Some of the best performing stock markets in 2018 were in places you might least expect: Russia, Saudi Arabia, Qatar and Brazil.
As US markets plunged deep into the red at the end of the year and many benchmark Asian and European indices endured bruising losses, a range of emerging markets held onto their gains.
Here’s a selection of the top performers:
Russia’s benchmark MOEX index (IMOEX.ME) – previously called the MICEX index – rallied by about 12% in 2018 following years of sanctions-induced setbacks.
The Russian index was supported by broad gains in various commodities, even though oil prices were weak at the end of the year, said Bruno Pannetier, chief investment officer at Old Park Capital.
“Overall, the Russian market has been a good performer compared to Western markets,” he said.
Saudi Arabia’s Tadawul All-Share index (^TASI.SR) also posted gains of roughly 7% in 2018, but the rally wasn’t necessarily supported by a rush of international investors, said Naeem Aslam, chief market analyst at Think Markets UK.
“Disregard what happens in the Saudi market,” he told Yahoo Finance UK. “The market is completely supported by the fact that the government is trying to keep the market stabilised. That is just a plain fact. We haven’t seen any [foreign direct investment] into that country, any interest from international investors…. any inflows into ETFs.”
Saudi Arabia and its allies severed diplomatic and transport ties with the small Gulf nation in mid-2017 over the country’s alleged support of terrorism. Qatar has denied the accusations.
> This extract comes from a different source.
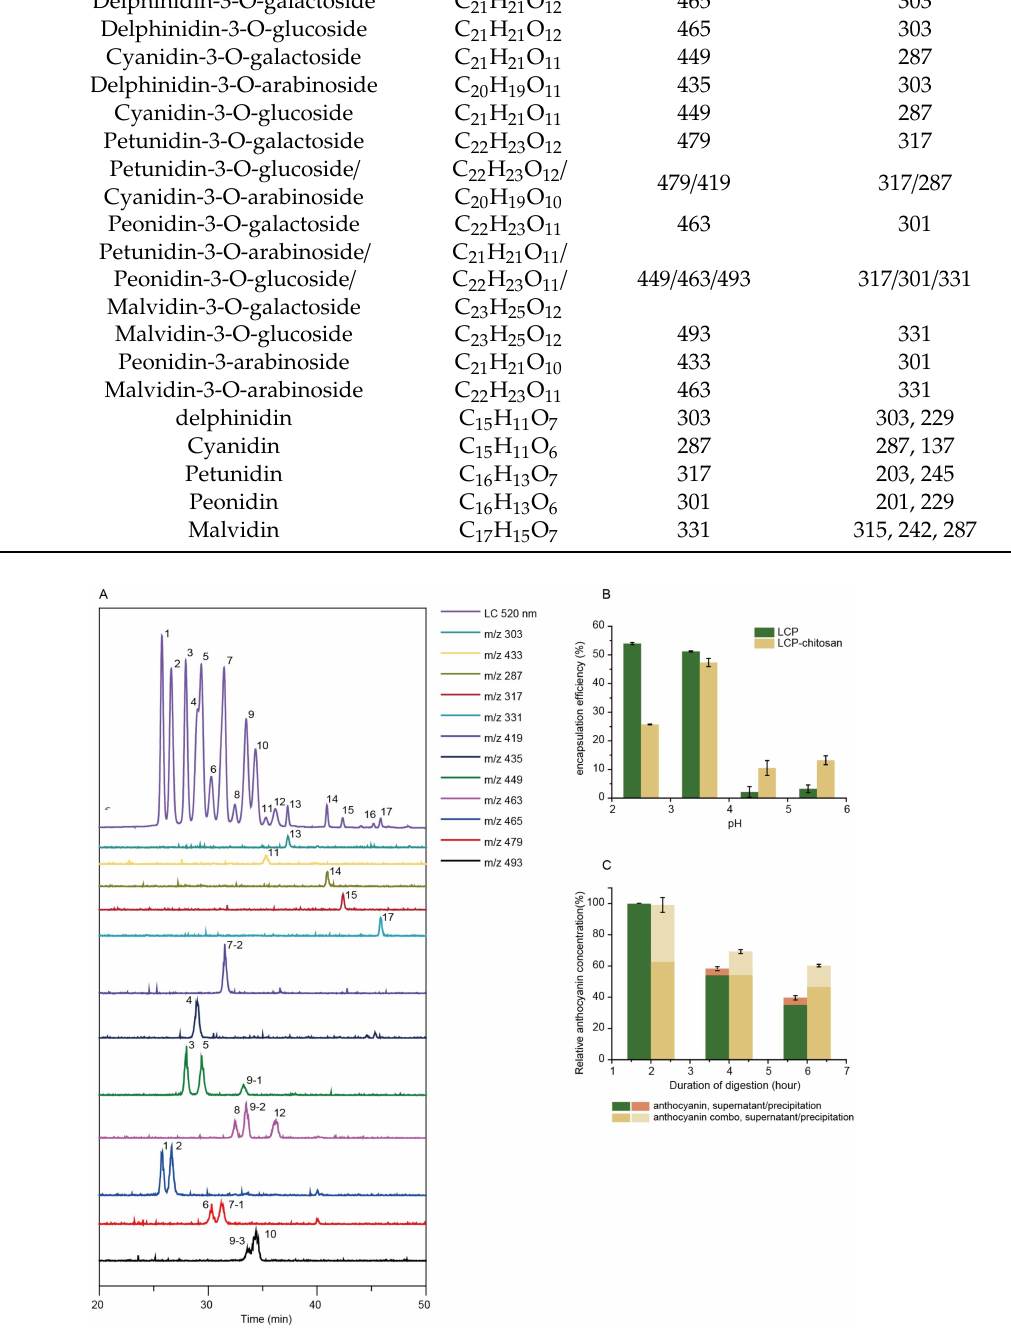
Figure 1. Main components and digest stability. ( A ) High-performance liquid chromatography–ultraviolet-visible spectroscopy-tandem mass spectrometry (HPLC-UV / vis-MS / MS) chromatograms (detected at 520 nm) of bilberry extracts. ( B ) Chitosan and low molecular citrus pectin (LCP) fabricated polyelectrolyte complexes at di ff erent pHs. ( C ) Relative content of anthocyanins of bilberry extracts and anthocyanin combo (anthocyanin–LCP–chitosan) in simulated gastric fluid (SGF) with pepsin at pH 2.0 for 2 h ( A ) and subsequently in simulated intestinal fluid (SIF) with pancreatin at pH 6.8 for 4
Qatar found workaround strategies and different trade routes after the incident, and shares in many Qatari companies have rebounded strongly.
The Qatar National Bank (QNBK.QA), for instance, saw shares surge by roughly 55% in the past year. The bank is the largest constituent in the QE index.
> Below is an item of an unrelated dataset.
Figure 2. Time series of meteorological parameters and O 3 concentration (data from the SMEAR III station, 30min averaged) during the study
Brazil’s Bovespa index (^BVSP) also saw a strong 12% run-up this year as the nation’s economic prospects improved and international investors pushed money back into stocks.
“The key message here … is that the Brazilian economy is recovering and will continue to do so next year,” said Andres Abadia, a senior economist at Pantheon Macroeconomics, in a research note.
The biggest losers
Key European and Asian stock markets experienced some of the worst selling of 2018. Tariffs and trade tensions have been blamed for spooking investors and leading to a more challenging business environment.
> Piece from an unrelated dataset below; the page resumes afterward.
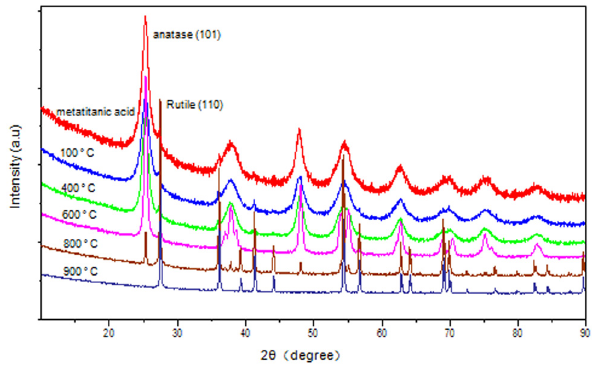
Figure 3: XRD patterns of metatitanic acid and its calcined samples at di ff erent temperatures.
Germany’s benchmark Dax (^GDAXI) endured losses of roughly 20% as US-China trade tensions and tariffs slammed the country’s automakers and other global exporters.
The Greek ASE and Irish ISEQ endured even larger losses, with both indices down by about 25%.
In China, the all-important Shanghai Composite (000001.SS) dropped by 25%.
US stock markets also suffered, but the losses weren’t nearly as dramatic. The main indices were down by roughly 5% to 7% since the start of the year.